How Deep Scan Works Under the Hood
A regular page scan only sees what has already loaded. On modern sites, that is often a fraction of the real images. Understanding how deep scan works explains why it catches the rest: it scrolls the page the way a human would, pauses for content to appear, and only then collects what is on screen. The result is a far more complete haul.
The problem Deep Scan solves
Many sites do not put their images in the initial HTML. They lazy-load pictures as you scroll, pull more in over AJAX, or stretch a gallery across an infinite-scroll feed that never fully loads until you reach the bottom. A quick scan of the visible page grabs the handful that happen to be rendered and misses everything below the fold. That is the gap how deep scan works is designed to close, by triggering the same loading behavior a real visitor would.
How deep scan works step by step
The mechanism is a scroll-and-wait loop rather than a single snapshot.
- Scroll: the scanner moves down the page in stages instead of reading it all at once.
- Wait: after each move it pauses, giving lazy-loaded and AJAX images time to fetch and render.
- Detect: newly appeared images get picked up as they enter the page.
- Repeat: the loop continues through infinite-scroll content until the page stops producing new images.
By the end, the side-panel results reflect what the page actually contains, not just what was visible when you opened it. That is the core of how deep scan works, and why it suits galleries, product listings, and feed-style layouts.

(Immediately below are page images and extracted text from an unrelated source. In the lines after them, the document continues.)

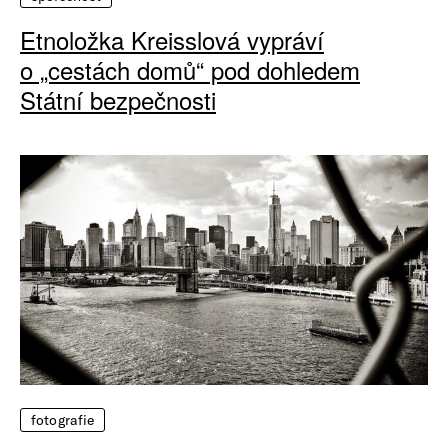
Etnoložka Kreisslová vypráví
o „cestách domů“ pod dohledem
Státní bezpečnosti
fotografie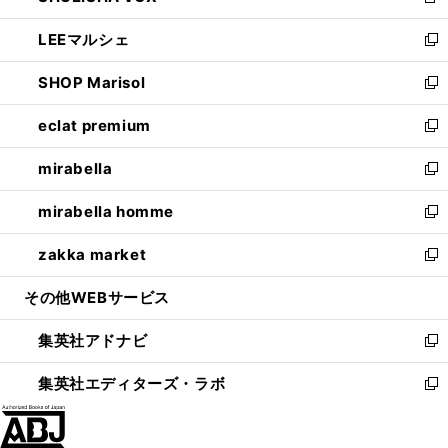
新
開
ウ
ン
ウ
し
LEEマルシェ
く
で
ド
ィ
い
新
開
ウ
ン
ウ
し
SHOP Marisol
く
で
ド
ィ
い
新
開
ウ
ン
ウ
し
eclat premium
く
で
ド
ィ
い
新
開
ウ
ン
ウ
し
mirabella
く
で
ド
ィ
い
新
開
ウ
ン
ウ
し
mirabella homme
く
で
ド
ィ
い
新
開
ウ
ン
ウ
し
zakka market
く
で
ド
ィ
い
新
開
ウ
ン
ウ
し
その他WEBサービス
く
で
ド
ィ
い
開
ウ
ン
ウ
集英社アドナビ
く
で
ド
ィ
新
開
ウ
ン
し
集英社エディターズ・ラボ
く
で
ド
い
新
開
ウ
ウ
し
く
で
ィ
い
開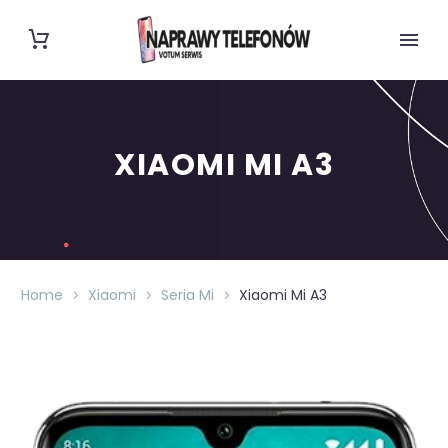
XIAOMI MI A3
Home
Xiaomi
Seria Mi
Xiaomi Mi A3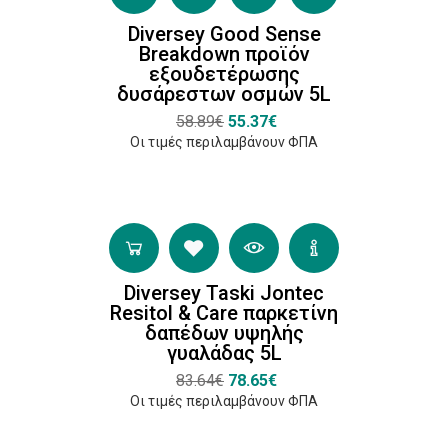
Απορρυπαντικού
Diversey Good Sense
Μπάνιου
Breakdown προϊόν
Αφαιρετικά
εξουδετέρωσης
Μούχλας
δυσάρεστων οσμών 5L
(1)
58.89€
55.37€
Οι τιμές περιλαμβάνουν ΦΠΑ
Είδος
Υγρό
(27)
Diversey Taski Jontec
Resitol & Care παρκετίνη
Σπρέι
δαπέδων υψηλής
(3)
γυαλάδας 5L
83.64€
78.65€
Οι τιμές περιλαμβάνουν ΦΠΑ
Πιστοποιήσεις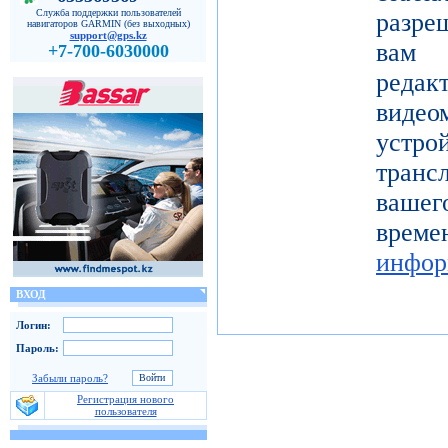
Служба поддержки пользователей
разре
навигаторов GARMIN (без выходных)
support@gps.kz
вам 
+7-700-6030000
реда
видео
устро
тран
вашег
вр
инфор
ВХОД
Логин:
Пароль:
Забыли пароль?
Регистрация нового
пользователя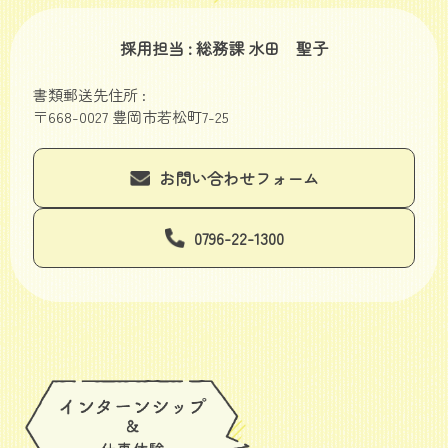
採用担当 : 総務課 水田 聖子
書類郵送先住所 :
〒668-0027 豊岡市若松町7-25
お問い合わせフォーム
0796-22-1300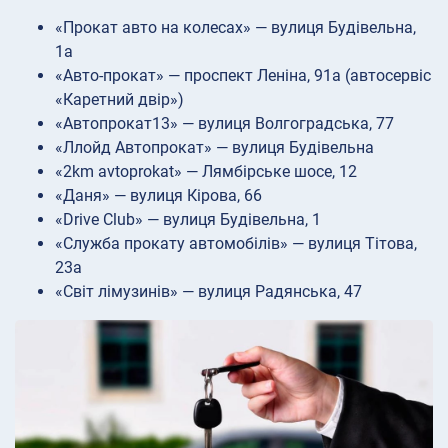
«Прокат авто на колесах» — вулиця Будівельна,
1а
«Авто-прокат» — проспект Леніна, 91а (автосервіс
«Каретний двір»)
«Автопрокат13» — вулиця Волгоградська, 77
«Ллойд Автопрокат» — вулиця Будівельна
«2km avtoprokat» — Лямбірське шосе, 12
«Даня» — вулиця Кірова, 66
«Drive Club» — вулиця Будівельна, 1
«Служба прокату автомобілів» — вулиця Тітова,
23а
«Світ лімузинів» — вулиця Радянська, 47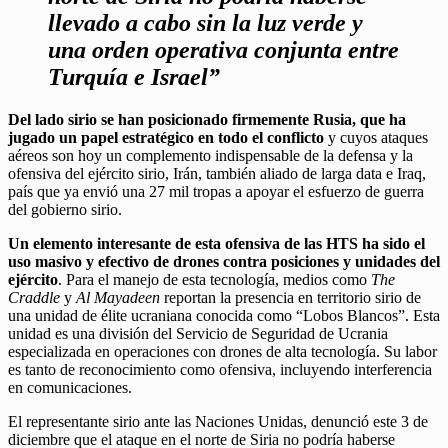
llevado a cabo sin la luz verde y
una orden operativa conjunta entre
Turquía e Israel”
Del lado sirio se han posicionado firmemente Rusia, que ha
jugado un papel estratégico en todo el conflicto
y cuyos ataques
aéreos son hoy un complemento indispensable de la defensa y la
ofensiva del ejército sirio, Irán, también aliado de larga data e Iraq,
país que ya envió una 27 mil tropas a apoyar el esfuerzo de guerra
del gobierno sirio.
Un elemento interesante de esta ofensiva de las HTS ha sido el
uso masivo y efectivo de drones contra posiciones y unidades del
ejército
. Para el manejo de esta tecnología, medios como
The
Craddle
y
Al Mayadeen
reportan la presencia en territorio sirio de
una unidad de élite ucraniana conocida como “Lobos Blancos”. Esta
unidad es una división del Servicio de Seguridad de Ucrania
especializada en operaciones con drones de alta tecnología. Su labor
es tanto de reconocimiento como ofensiva, incluyendo interferencia
en comunicaciones.
El representante sirio ante las Naciones Unidas, denunció este 3 de
diciembre que el ataque en el norte de Siria no podría haberse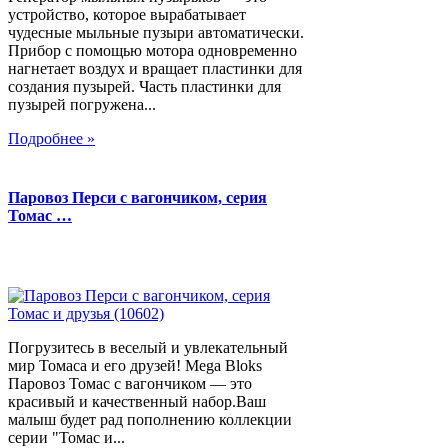
устройство, которое вырабатывает
чудесные мыльные пузыри автоматически.
Прибор с помощью мотора одновременно
нагнетает воздух и вращает пластинки для
создания пузырей. Часть пластинки для
пузырей погружена...
Подробнее »
Паровоз Перси с вагончиком, серия
Томас …
Погрузитесь в веселый и увлекательный
мир Томаса и его друзей! Mega Bloks
Паровоз Томас с вагончиком — это
красивый и качественный набор.Ваш
малыш будет рад пополнению коллекции
серии "Томас и...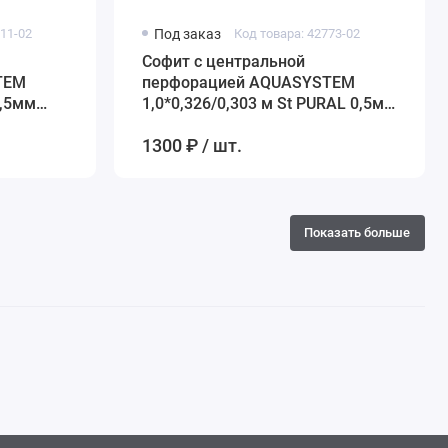
611-02
Под заказ
Код товара: 42773-02
Софит с центральной
TEM
перфорацией AQUASYSTEM
0,5мм
1,0*0,326/0,303 м St PURAL 0,5мм
(Zn275) RR 20 – белый
1300 ₽ / шт.
Показать больше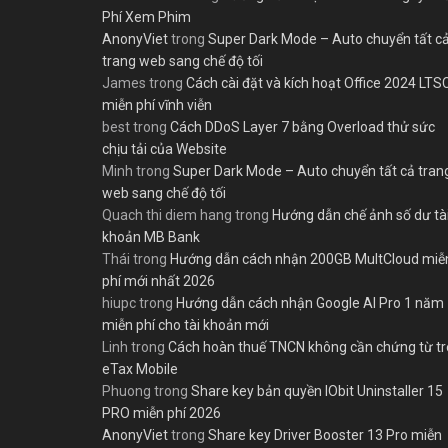
Phí Xem Phim
AnonyViet
trong
Super Dark Mode – Auto chuyển tất c
trang web sang chế độ tối
James
trong
Cách cài đặt và kích hoạt Office 2024 LTS
miễn phí vĩnh viễn
best
trong
Cách DDoS Layer 7 bằng Overload thử sức
chịu tải của Website
Minh
trong
Super Dark Mode – Auto chuyển tất cả tran
web sang chế độ tối
Quach thi diem hang
trong
Hướng dẫn chế ảnh số dư tà
khoản MB Bank
Thái
trong
Hướng dẫn cách nhận 200GB MultCloud miễ
phí mới nhất 2026
hiupc
trong
Hướng dẫn cách nhận Google AI Pro 1 năm
miễn phí cho tài khoản mới
Linh
trong
Cách hoàn thuế TNCN không cần chứng từ t
eTax Mobile
Phuong
trong
Share key bản quyền IObit Uninstaller 15
PRO miễn phí 2026
AnonyViet
trong
Share key Driver Booster 13 Pro miễn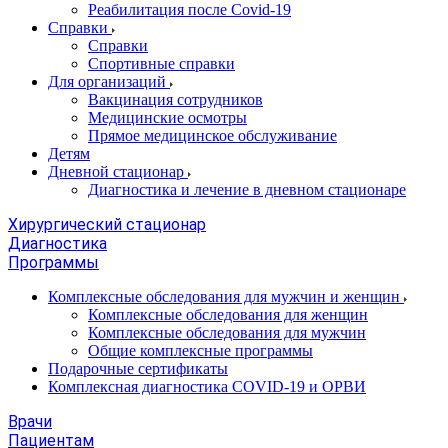
Реабилитация после Covid-19
Справки
Справки
Спортивные справки
Для организаций
Вакцинация сотрудников
Медицинские осмотры
Прямое медицинское обслуживание
Детям
Дневной стационар
Диагностика и лечение в дневном стационаре
Хирургический стационар
Диагностика
Программы
Комплексные обследования для мужчин и женщин
Комплексные обследования для женщин
Комплексные обследования для мужчин
Общие комплексные программы
Подарочные сертификаты
Комплексная диагностика COVID-19 и ОРВИ
Врачи
Пациентам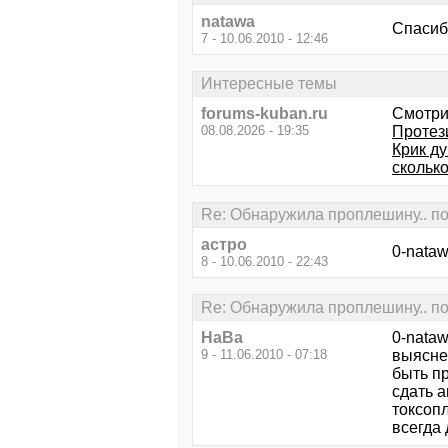
natawa
Спасиб
7 - 10.06.2010 - 12:46
Интересные темы
forums-kuban.ru
Смотри
08.08.2026 - 19:35
Протез
Крик д
скольк
Re: Обнаружила проплешину.. по
астро
0-nataw
8 - 10.06.2010 - 22:43
Re: Обнаружила проплешину.. по
НаВа
0-nata
9 - 11.06.2010 - 07:18
выяснен
быть п
сдать 
токсопл
всегда 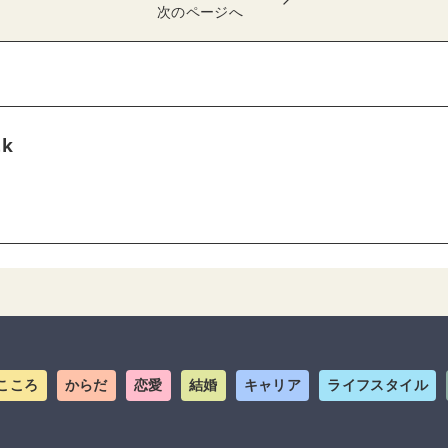
次のページへ
tk
こころ
からだ
恋愛
結婚
キャリア
ライフスタイル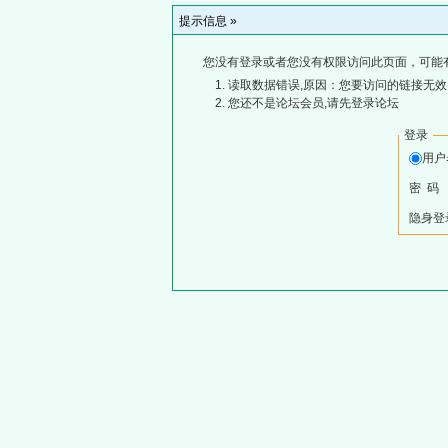
提示信息 »
您没有登录或者您没有权限访问此页面，可能
读取数据错误,原因：您要访问的链接无效,
您还不是论坛会员,请先登录论坛
登录
用
密 码
隐身登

When to reach for Deep Scan
Use Deep Scan when a regular Scan Current Page comes back light or you can see images appearing as you scroll manually.
- Lazy-loaded galleries: photography sites and portfolios that load thumbnails on demand.
- Infinite scroll: social-style feeds and category pages that keep loading as you go.
- AJAX content: listings that fetch more results without a full page reload.
For a small static page, a regular scan is faster and enough; Deep Scan earns its keep on the dynamic ones.
A few honest caveats
Because Deep Scan mimics real scrolling, it takes longer than a quick snapshot, especially on very long infinite-scroll pages where it has to keep going until new images stop appearing. That is the trade-off for completeness. It also only collects what the page is willing to load for a normal visitor, so it is not a way around access you do not have. On most galleries and listings, though, the extra time is well spent given how many images a single snapshot would otherwise leave behind.
After the scan
Once Deep Scan has the full set, the rest of the workflow takes over: apply filters for dimensions and file type, dedupe near-identical results, then send the URLs into a task to download. Because the scan runs client-side in your browser, the page is being read locally, not sent anywhere. Install Bulk Image Downloader From URL List and try Deep Scan on a page that hides its images behind scrolling. Now that you know how deep scan works, you can tell at a glance which pages need it.